## YOUR ASSIGNMENT
Please count the lines below that contain the word "coordinate", and reply with that number alone.

MATERIAL FOR THIS EXERCISE section start

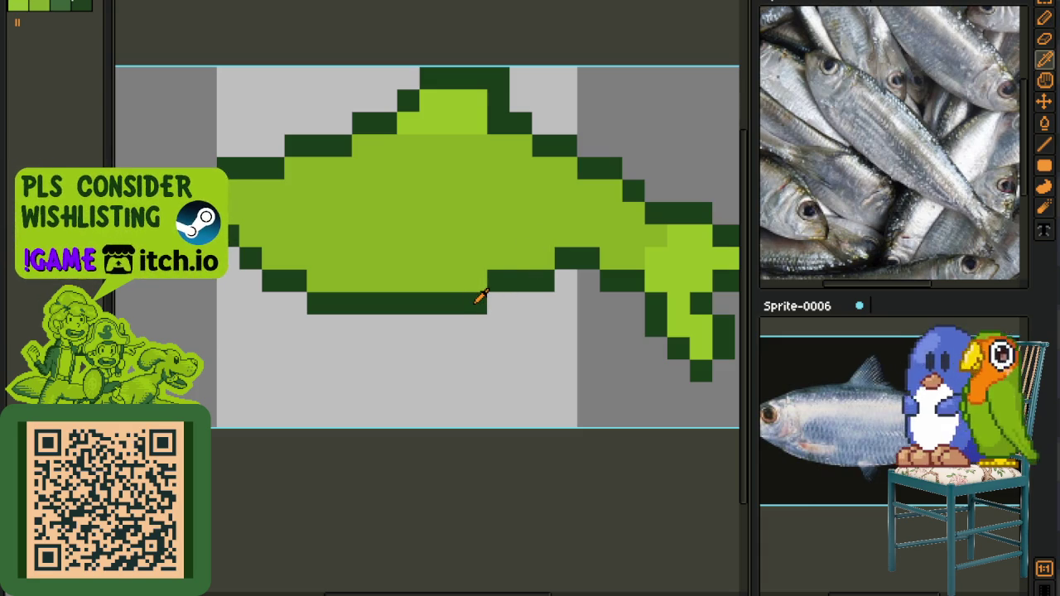
{"action": "key", "text": "b"}
{"action": "left_click", "coordinate": [476, 281]}
{"action": "right_click", "coordinate": [476, 302]}
{"action": "key", "text": "i"}
{"action": "scroll", "coordinate": [501, 319], "scroll_direction": "down", "scroll_amount": 1}
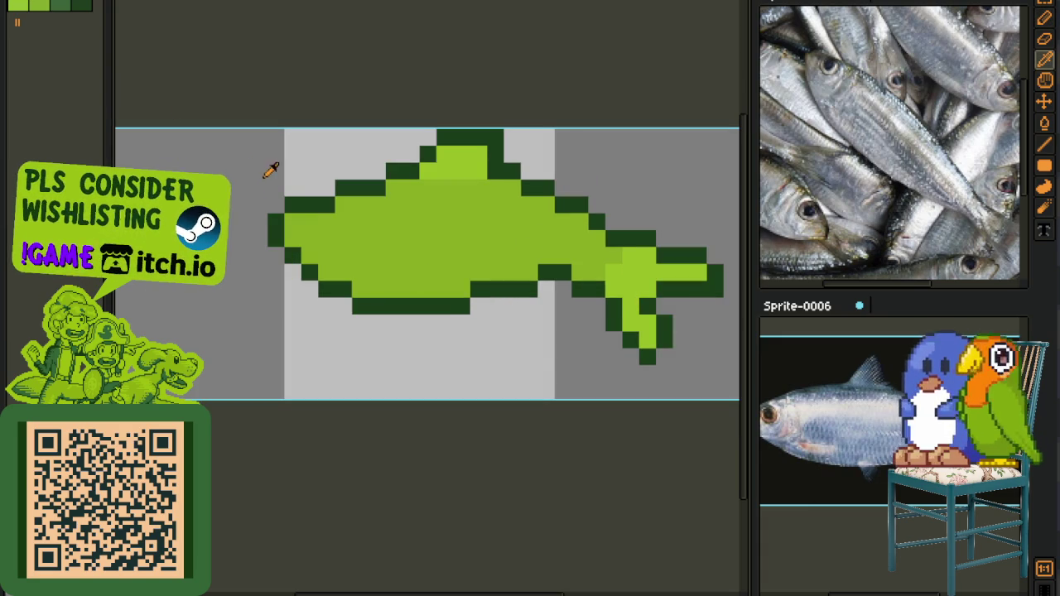
{"action": "key", "text": "b"}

MATERIAL FOR THIS EXERCISE section end

## RESULT OF THIS EXERCISE
3